After an unproductive visit to Kaiser the other day, I stopped by the bathroom on my way out. As I washed away the lather, that familiar scent of hospital soap gently reminded me of Ryan. For a moment, I was taken back in time to the NICU unit where I always washed my hands before visiting him. Days after he died, I would yearn to smell that fresh, clean hospital soap scent because if I could smell it, then he must be around and I could see him again.
As I stood there in the bathroom, I kept pumping the soap in my hands to make sure the aroma was strong enough so the scent would linger longer. After I dried my hands, I closed my eyes and deeply inhaled. My hands smelled clean, pure - just like Ryan. For a moment, he was alive again.

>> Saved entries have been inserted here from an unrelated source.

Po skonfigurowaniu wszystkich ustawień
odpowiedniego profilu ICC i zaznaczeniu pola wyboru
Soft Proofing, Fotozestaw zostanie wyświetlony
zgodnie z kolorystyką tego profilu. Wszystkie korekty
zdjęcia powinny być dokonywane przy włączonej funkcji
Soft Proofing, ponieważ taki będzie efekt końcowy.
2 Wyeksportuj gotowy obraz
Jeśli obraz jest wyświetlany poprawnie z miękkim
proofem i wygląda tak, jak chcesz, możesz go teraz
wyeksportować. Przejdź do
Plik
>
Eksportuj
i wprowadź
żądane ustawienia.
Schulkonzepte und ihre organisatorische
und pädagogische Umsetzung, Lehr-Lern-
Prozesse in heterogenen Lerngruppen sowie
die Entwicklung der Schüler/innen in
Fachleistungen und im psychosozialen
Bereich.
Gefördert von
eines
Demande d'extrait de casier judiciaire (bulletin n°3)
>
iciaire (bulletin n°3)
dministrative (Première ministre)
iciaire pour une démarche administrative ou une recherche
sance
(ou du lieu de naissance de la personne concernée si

I must have looked like such a nerd walking to the parking structure with my hands pressed close to my face. But I didn't care. And when I finally sat in the car, I covered my face with my hands and breathed deeply. Over and over again, remembering the time when I touched him, held his tiny fingers, stroked his little brown head and gazed at his beautiful round face. Then I cried. I cried and cried and cried...
I don't think I was hurting myself for doing what I did. It's actually so healing to me. That scent will always be a beautiful reminder of my sweet, loving boy. It will always bring me comfort and transport me to a time when he was living and I was alive with hope.